No tanto como para ir riendo a carcajadas por todas partes, pero sí para que su lengua esté mucho más suelta y las palabras no bailen demasiado en su garganta, pensando si debe decirlas o no, solo salen de la nada. Ve a gente danzando en la pista de bailen, como un equipo sincronizando, bailando al ritmo de "Happier" (nunca entenderá porque la novia -ahora esposa de Itachi- eligió esa canción, pues es demasiado triste para su propia boda. Bebido como para no apartar su vista de Naruto en todo momento. Ese tipo de bebido.

Él no hace esto muy a menudo, porque le gusta tener el control de la situación, y por supuesto, porque un Uchiha no debe mostrarse así ante los demás, pero es la boda de su hermano, y todos están felices y riendo y carcajeando, y él quiere sentirse así de feliz. Por su hermano, por su novia, por su familia, por Naruto. Así que bebe, habla con toda la gente que puede, suelta sonrisas esporádicas aquí y allá, y de alguna manera, se siente bien.

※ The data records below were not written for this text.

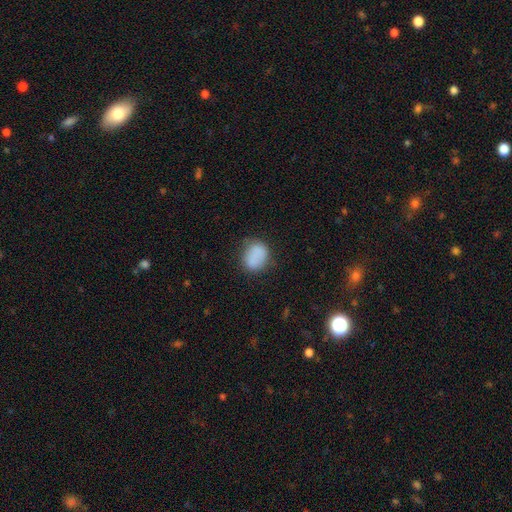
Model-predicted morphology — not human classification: Smooth or featured?
  - smooth: 84% *
  - star or artifact: 9%
  - featured or disk: 7%
How rounded?
  - in between: 50% *
  - round: 48%
  - cigar-shaped: 1%
Merging?
  - none: 66% *
  - minor disturbance: 23%
  - major disturbance: 7%
  - merger: 3%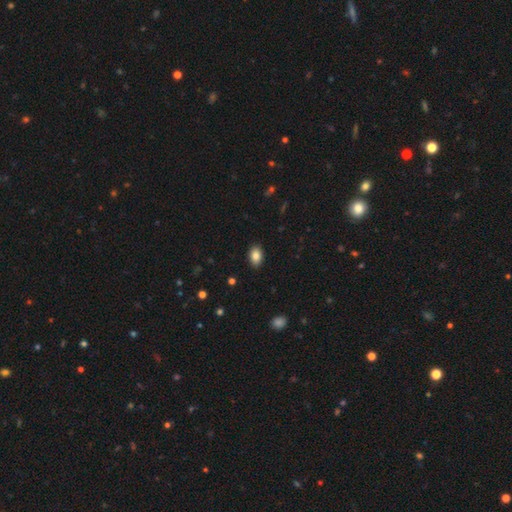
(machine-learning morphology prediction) smooth 85%, star or artifact 8%, featured or disk 6%. Down the decision tree: how rounded — in between (87%); merging — none (89%).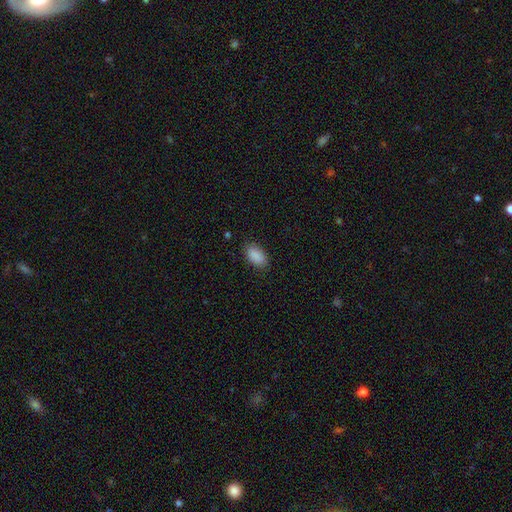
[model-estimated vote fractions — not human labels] Morphology: type=smooth (90%); roundness=in between (93%); merging=none (86%).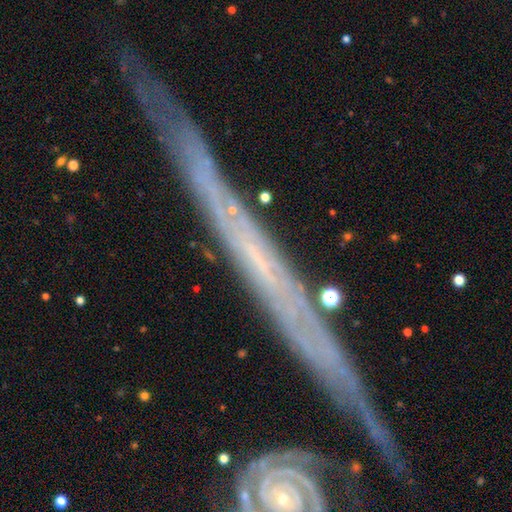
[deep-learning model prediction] This appears to be a featured or disk galaxy (72%) viewed edge-on (80%) with no central bulge (86%). Merging: none (74%).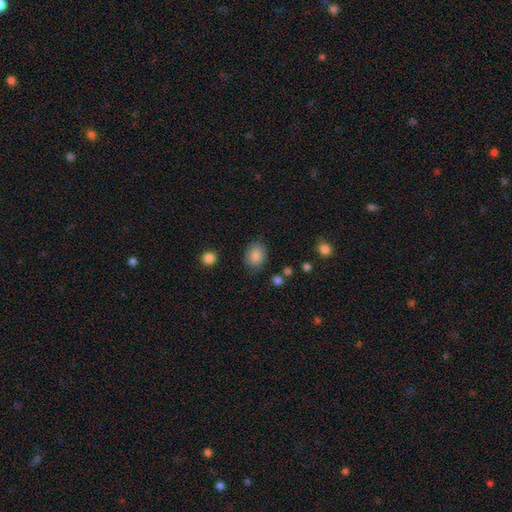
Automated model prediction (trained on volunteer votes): smooth 86%, star or artifact 8%, featured or disk 5%. Down the decision tree: how rounded — in between (56%); merging — none (79%).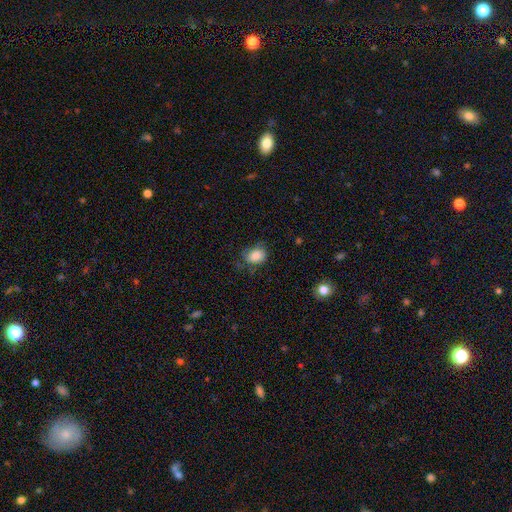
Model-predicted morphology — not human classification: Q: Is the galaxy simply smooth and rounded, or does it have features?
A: smooth — 83%.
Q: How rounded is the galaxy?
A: in between — 67%.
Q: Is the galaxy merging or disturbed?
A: none — 55%.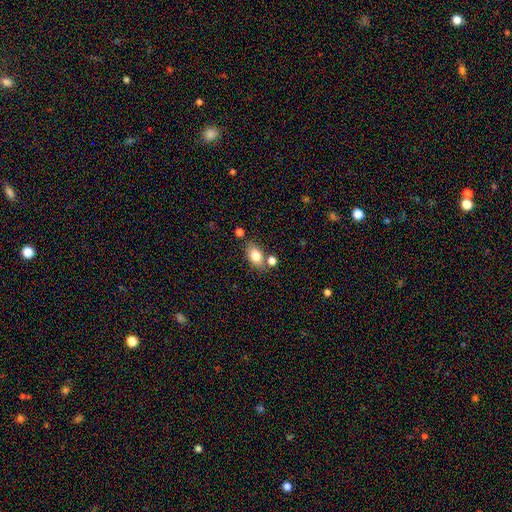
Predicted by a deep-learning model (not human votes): Q: Smooth or featured?
A: smooth (79%); runner-up: featured or disk (12%)
Q: How rounded?
A: in between (81%); runner-up: round (16%)
Q: Merging?
A: none (70%); runner-up: minor disturbance (14%)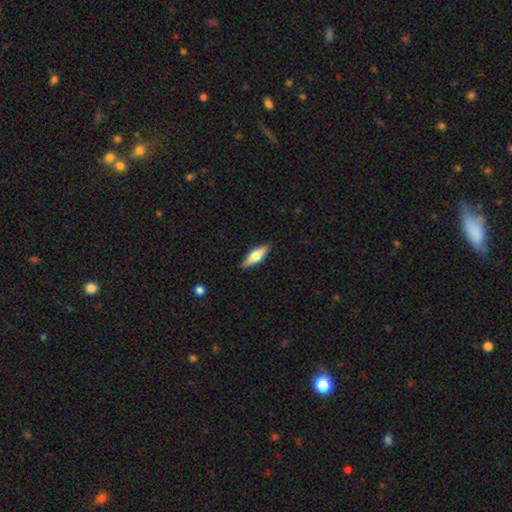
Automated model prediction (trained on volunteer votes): featured or disk 54%, smooth 40%, star or artifact 6%. Down the decision tree: edge-on disk — yes (95%); edge-on bulge — rounded (91%); merging — none (89%).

Sus ojos siguen en Naruto, a pesar de que las luces están acentuadas, apuntando a la pista de baile donde Itachi está bailando de nuevo con Lora, con la cámara de su tía Bianca vagando detrás de ellos, y su corazón hace algo gracioso en su pecho cuando el rubio está sonriendo a su pequeña prima de cinco años, quien seguramente le ha preguntado si quería bailar con ella. La pequeña lleva el vestido revoloteado por todos lados, y a pesar de que era quien llevaba la canastita de flores durante la ceremonia, Sasuke puede suponer que ella misma se ha rociado parte de los pétalos sobre ella, porque es ese tipo de niña. Adorable y alegre. Naruto se inclina a estar más cerca de su nivel, sosteniendo su pequeña mano mientras la hace girar hacia hacia adelante y luego hacia atrás. La corona de flores cae de la cabeza de Emma, mientras da una última vuelta, y ella hace un puchero ante ello. Pero Naruto besa su frente, y va a buscarla en tan solo unos segundos.

Sasuke tiene que apartar la mirada, concentrando su atención en algún punto del suelo, porque, primeramente, es demasiado adorable incluso para él. Y en segundo lugar, todo lo que puede pensar es en 'Algún día', 'algún día', '... algún día'.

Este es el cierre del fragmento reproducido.